In sum, Ajay’s trial was wrought with grievous errors at every stage of the trial – during the presentation of evidence, during closing argument, and during deliberations. That is, at every turn Ajay’s trial was severly compromised. Respondent argues that the pretext call should render any cumulative error claim harmless. However, this ignores both the exculpatory aspects of the pretext call and the exculpatory nature of the defense.
With respect to the pretext call, Ajay plainly denied the allegations of rape a total of 24 times and, where the prosecution attempted to attribute admissions of rape to Ajay made during the pretext call, the record unequivocally shows Sapna thereafter criticized Ajay for failing to admit it.

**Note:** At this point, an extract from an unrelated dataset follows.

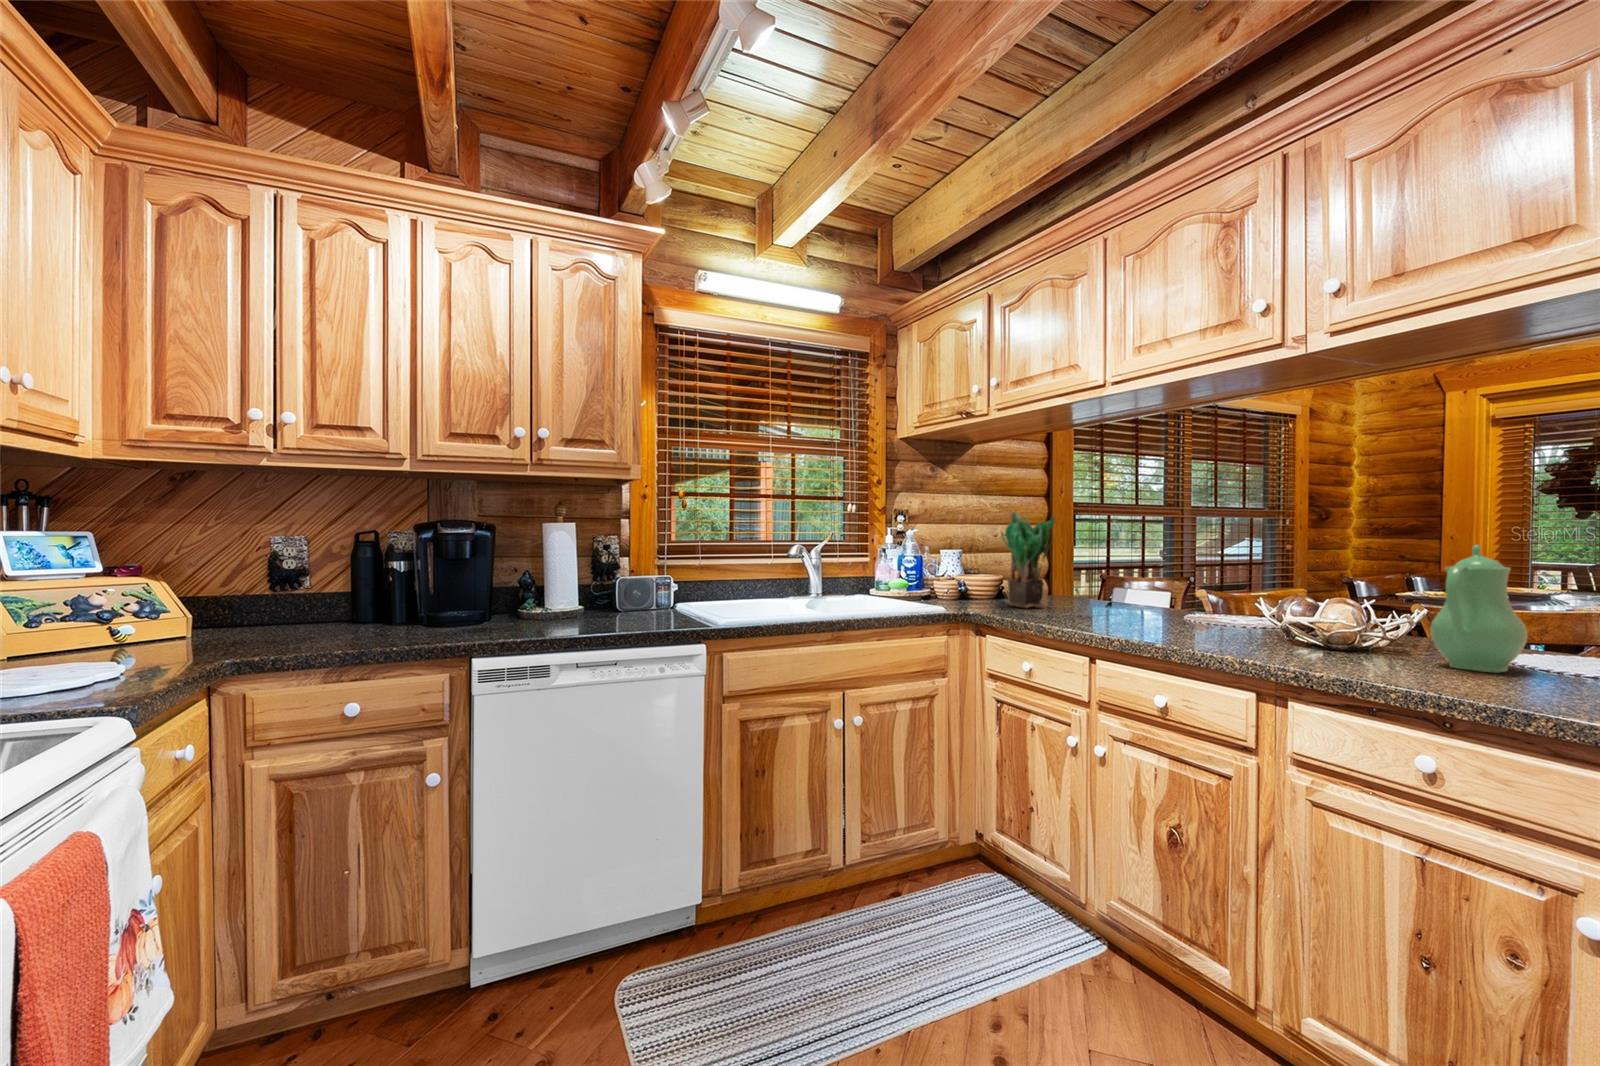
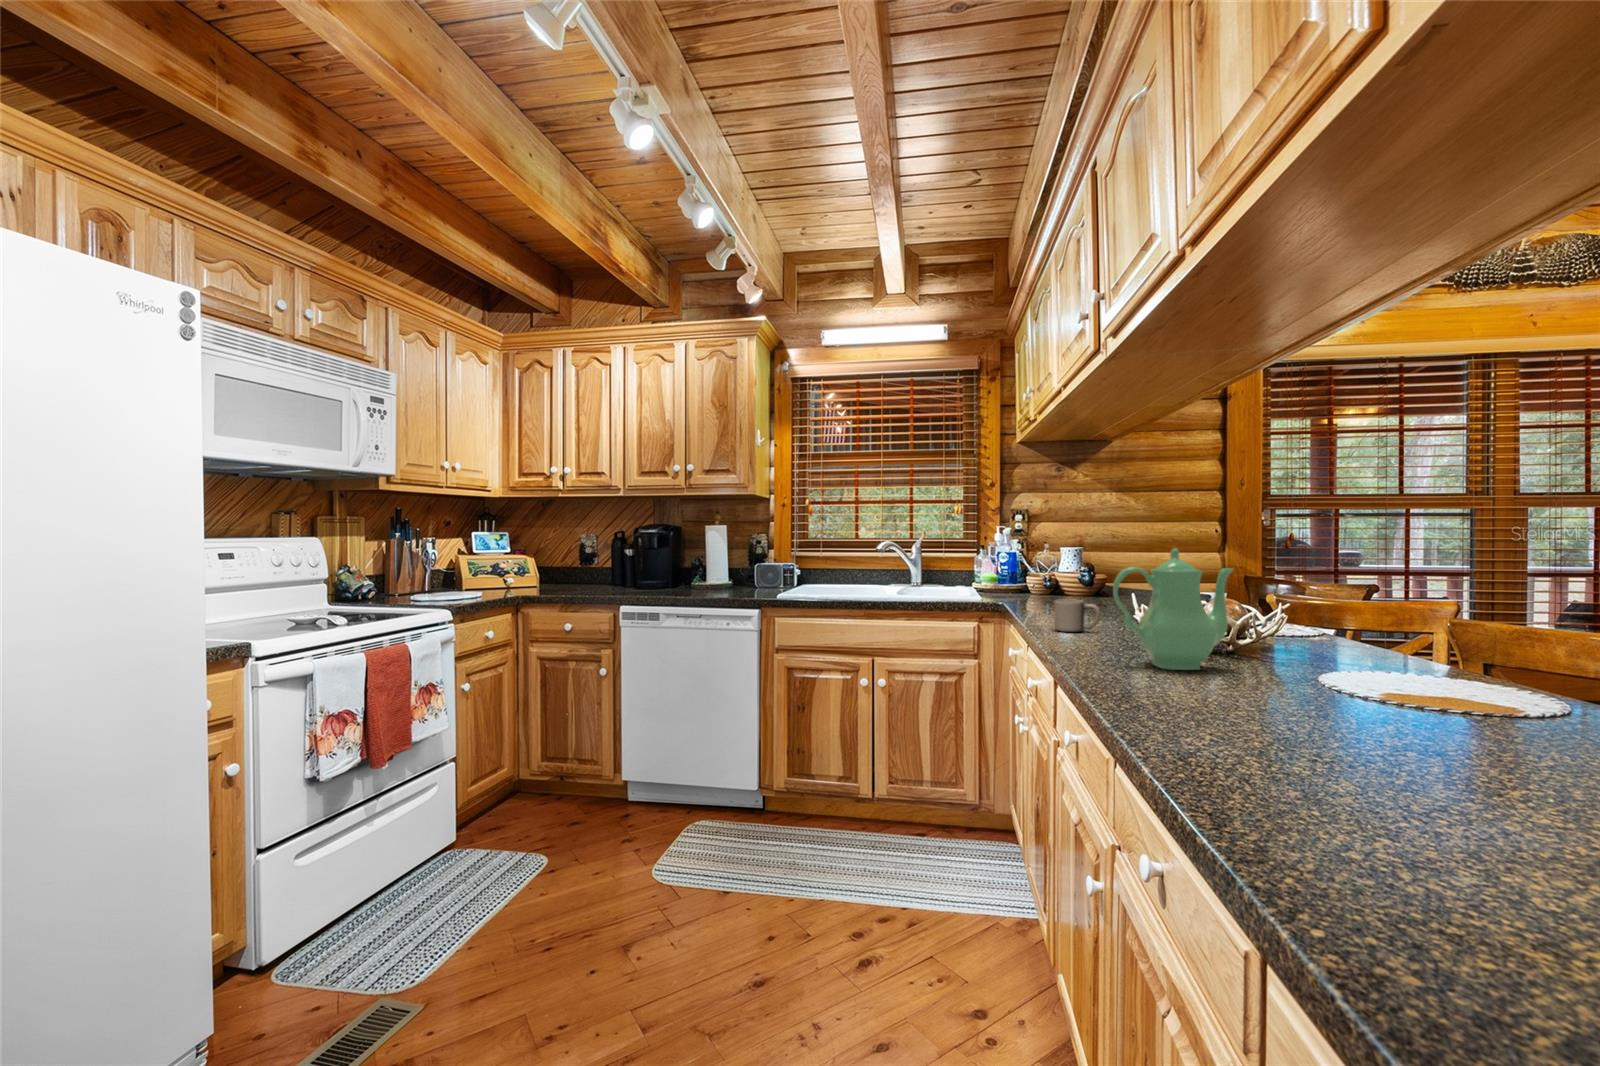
potted plant: present [1001,512,1055,608] -> none [1026,513,1084,603]
mug: none [1188,603,1231,640] -> present [1054,599,1100,632]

Therefore, these statements could not be admissions.
With respect to the remaining nature of the defense, the timing of the pregnancies were glaringly exculpatory. As undisputed by Respondent, it is inordinately dubious that, despite allegations of rape almost every other day for five straight years, Sapna only got pregnant during a small window of time perfectly corresponding with the time period she was having sex with her peers and deliberately hiding her sexual activity from Ajay, Peggy, and Birendra (her biological father in Nepal) for fear that her conduct would bring shame to her family and result in socially and economically devastating consequences for herself and her Nepali family. Therefore, contrary to Respondent’s argument, the overwhelming amount of exculpatory evidence in the case justifies reversal based on the cumulative impact of the collective errors. In this regard, the cumulative errors denied Ajay his Fifth and Fourteenth Amendment rights to a fundamentally fair trial. For this reason, the convictions must be reversed and Ajay must be granted a new trial.